The USDA recommends a minimum internal temperature of 145 degrees F for pork. We can easily achieve this using the oven, microwave, slow cooker, or stovetop. Let’s look into reheating pulled pork in the:
Move your thawed pork onto a microwave-safe container, season it with your go-to spices, and heat to 145 degrees. This method often yields drier meat than others. I, therefore, recommend it for recipes like pulled pork sandwiches and pork tacos that demand less water.
Empty your pulled pork into a saucepan or cooking pot, add some broth and barbecue sauce, and reheat it over medium-low heat. The cooking juices not only serve to flavor the meat but also to keep your pulled pork moist and juicy.
Prepare your oven by preheating it to 250 degrees.
Next, prepare the leftover pork by emptying it into an oven-safe dish or a roasting pan and topping it off with a dash of your favorite bbq sauce or broth.
Place the dish on the middle rack of your preheated oven and cook until done, stirring every 10 minutes. After about half an hour, you should be looking at reheated pulled pork ready to grace the dining table.
With a slow cooker, water content is key because it will be simmering for a while and we wouldn’t want it to dry out.
Pour your pulled pork leftovers into the cooker followed by broth or your preferred flavoring liquid. Close it, and set it on warm for 2-3 hours, stirring every 30 minutes.

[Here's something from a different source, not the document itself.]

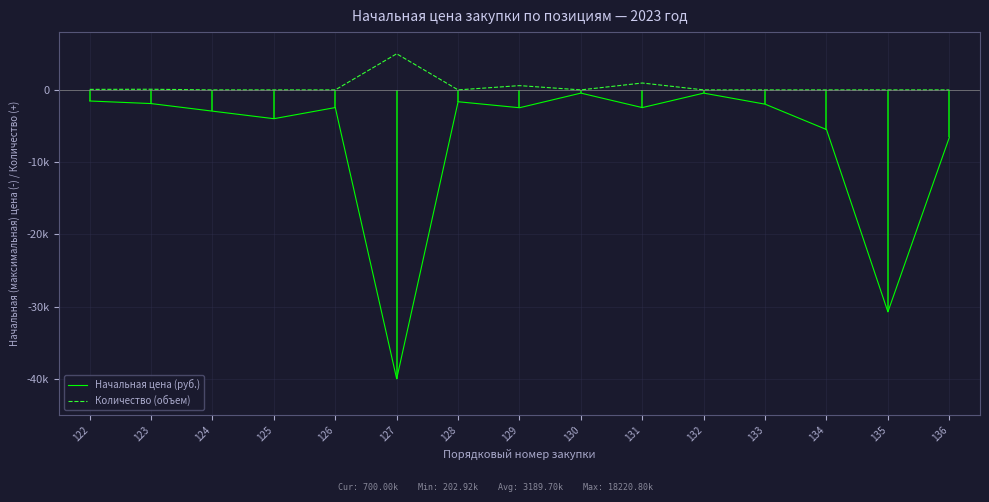

True or false: Начальная цена (руб.) has more than 1 interior local peaks.

True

Any Pulled Pork Recipe Ideas?
Yes, plenty. They include pulled pork chili, barbecued pulled pork mac and cheese, pulled pork sweet potato hash, pulled pork egg rolls, pulled pork stuffed peppers, pulled pork pizza, and pulled pork tamales just to mention a few.
It’s a Wrap
So, can you freeze pulled pork? Absolutely. Vacuum-sealing pulled pork is a foolproof way of preserving what’s left of your pork shoulder or pork butt. Vaccum-sealed pulled pork can last in the fridge for up to a year, which is no easy feat.
However, this demands the use of a vacuum sealer which is not always available. If that’s the case, freeze your pulled pork in sealable freezer bags or containers that are airtight. This should store well for 2-6 months.